• _Task_: Go through the records and report each line in which the word "µÄ¼Ä" occurs.

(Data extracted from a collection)
►

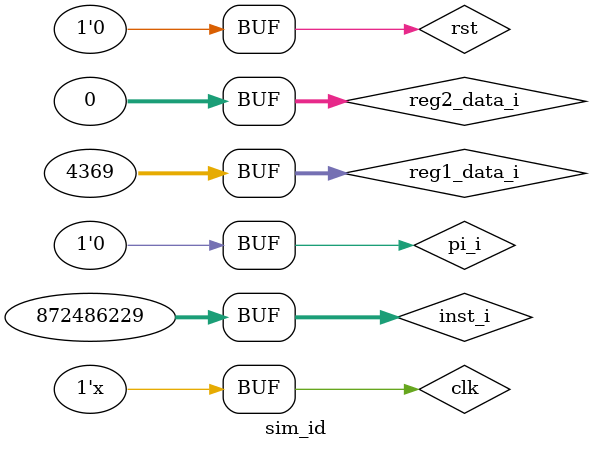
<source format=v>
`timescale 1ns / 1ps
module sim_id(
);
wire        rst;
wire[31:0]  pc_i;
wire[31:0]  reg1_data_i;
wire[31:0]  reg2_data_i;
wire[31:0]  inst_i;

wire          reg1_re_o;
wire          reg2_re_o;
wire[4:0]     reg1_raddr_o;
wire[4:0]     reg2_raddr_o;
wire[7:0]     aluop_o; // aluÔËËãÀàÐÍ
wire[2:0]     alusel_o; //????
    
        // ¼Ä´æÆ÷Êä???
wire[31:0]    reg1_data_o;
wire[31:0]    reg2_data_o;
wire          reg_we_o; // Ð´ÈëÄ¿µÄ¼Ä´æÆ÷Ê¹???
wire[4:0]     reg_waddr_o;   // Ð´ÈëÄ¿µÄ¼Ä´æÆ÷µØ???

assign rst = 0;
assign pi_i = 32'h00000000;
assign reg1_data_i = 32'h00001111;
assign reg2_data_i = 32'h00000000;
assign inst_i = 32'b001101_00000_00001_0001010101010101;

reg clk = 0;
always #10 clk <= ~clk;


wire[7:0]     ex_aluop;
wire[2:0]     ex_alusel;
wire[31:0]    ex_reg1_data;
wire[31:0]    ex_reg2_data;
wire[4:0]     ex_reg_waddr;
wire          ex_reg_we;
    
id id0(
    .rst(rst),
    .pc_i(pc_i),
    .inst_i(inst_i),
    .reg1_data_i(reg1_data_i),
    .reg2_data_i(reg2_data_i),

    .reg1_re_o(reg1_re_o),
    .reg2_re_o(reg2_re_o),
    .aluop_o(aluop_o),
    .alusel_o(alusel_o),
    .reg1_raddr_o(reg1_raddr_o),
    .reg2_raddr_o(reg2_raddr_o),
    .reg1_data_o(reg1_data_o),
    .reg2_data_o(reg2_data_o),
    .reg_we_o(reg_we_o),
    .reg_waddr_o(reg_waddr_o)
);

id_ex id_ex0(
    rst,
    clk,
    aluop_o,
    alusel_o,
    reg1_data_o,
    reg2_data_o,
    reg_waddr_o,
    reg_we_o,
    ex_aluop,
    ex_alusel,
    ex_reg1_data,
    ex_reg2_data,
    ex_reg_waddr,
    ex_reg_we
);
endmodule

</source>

◄
►

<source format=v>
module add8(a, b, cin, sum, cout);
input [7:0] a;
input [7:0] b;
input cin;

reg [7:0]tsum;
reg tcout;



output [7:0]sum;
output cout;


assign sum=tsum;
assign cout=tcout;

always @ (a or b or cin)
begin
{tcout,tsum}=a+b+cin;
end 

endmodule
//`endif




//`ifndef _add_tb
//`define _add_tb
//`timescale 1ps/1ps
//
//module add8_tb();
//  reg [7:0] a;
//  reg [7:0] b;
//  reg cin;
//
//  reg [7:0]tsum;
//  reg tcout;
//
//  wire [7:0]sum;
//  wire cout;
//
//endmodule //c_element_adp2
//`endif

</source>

◄
►

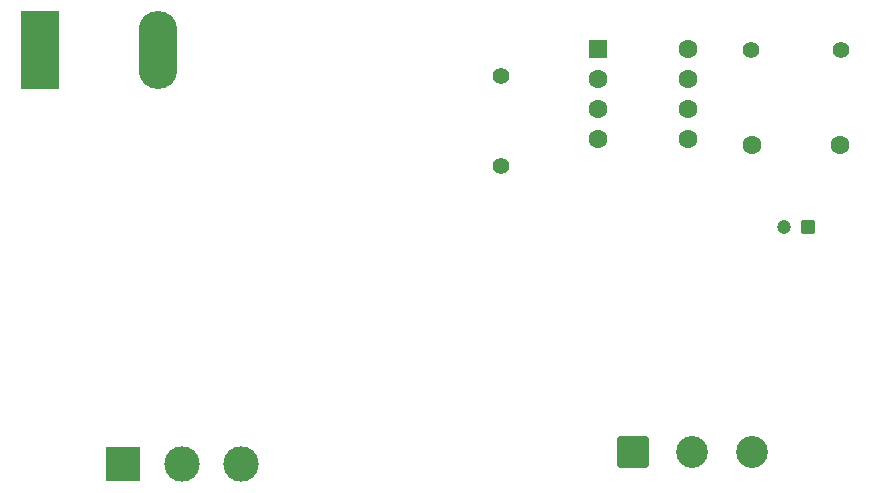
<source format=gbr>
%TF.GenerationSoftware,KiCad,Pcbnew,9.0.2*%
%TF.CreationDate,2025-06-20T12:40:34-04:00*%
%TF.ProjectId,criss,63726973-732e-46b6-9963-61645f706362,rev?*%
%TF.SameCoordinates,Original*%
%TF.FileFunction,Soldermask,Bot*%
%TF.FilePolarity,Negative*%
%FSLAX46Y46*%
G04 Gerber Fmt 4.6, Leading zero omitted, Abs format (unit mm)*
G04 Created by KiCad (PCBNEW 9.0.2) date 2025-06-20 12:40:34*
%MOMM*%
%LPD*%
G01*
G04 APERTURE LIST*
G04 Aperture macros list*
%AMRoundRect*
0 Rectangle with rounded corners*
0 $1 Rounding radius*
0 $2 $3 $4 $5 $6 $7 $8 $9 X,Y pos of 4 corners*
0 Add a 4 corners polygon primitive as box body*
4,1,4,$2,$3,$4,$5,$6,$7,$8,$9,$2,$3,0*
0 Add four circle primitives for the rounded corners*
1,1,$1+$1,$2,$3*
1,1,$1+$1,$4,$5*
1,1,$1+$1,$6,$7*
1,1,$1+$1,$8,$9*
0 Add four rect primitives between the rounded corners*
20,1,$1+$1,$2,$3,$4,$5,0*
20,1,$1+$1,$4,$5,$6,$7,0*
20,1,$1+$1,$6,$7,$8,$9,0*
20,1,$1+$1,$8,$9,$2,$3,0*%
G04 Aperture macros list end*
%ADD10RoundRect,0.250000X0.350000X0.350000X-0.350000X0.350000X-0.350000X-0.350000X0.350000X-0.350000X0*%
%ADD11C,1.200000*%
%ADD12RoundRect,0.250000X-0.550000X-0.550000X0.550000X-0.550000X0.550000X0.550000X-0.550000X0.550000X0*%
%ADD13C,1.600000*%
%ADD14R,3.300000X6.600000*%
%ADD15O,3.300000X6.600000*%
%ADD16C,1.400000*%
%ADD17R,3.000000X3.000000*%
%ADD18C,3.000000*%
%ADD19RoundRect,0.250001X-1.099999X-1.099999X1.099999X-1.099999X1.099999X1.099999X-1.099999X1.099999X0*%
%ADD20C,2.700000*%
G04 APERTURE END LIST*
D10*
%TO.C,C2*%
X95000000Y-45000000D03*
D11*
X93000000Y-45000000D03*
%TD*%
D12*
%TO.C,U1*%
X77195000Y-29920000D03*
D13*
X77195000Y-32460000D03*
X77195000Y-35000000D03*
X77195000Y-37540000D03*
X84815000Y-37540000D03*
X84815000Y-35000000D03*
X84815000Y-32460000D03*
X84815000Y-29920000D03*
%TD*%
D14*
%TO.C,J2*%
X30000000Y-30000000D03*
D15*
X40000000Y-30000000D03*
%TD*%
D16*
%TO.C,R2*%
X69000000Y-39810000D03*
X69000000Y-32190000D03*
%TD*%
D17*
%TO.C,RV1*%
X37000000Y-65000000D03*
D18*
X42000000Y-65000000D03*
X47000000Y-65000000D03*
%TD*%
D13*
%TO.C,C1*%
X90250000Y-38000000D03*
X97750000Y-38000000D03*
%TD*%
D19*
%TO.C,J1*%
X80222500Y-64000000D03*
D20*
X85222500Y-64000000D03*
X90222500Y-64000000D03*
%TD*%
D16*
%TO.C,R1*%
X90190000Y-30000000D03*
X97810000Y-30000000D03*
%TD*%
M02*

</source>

◄

• _Finished task_:
wire          reg_we_o; // Ð´ÈëÄ¿µÄ¼Ä´æÆ÷Ê¹???
wire[4:0]     reg_waddr_o;   // Ð´ÈëÄ¿µÄ¼Ä´æÆ÷µØ???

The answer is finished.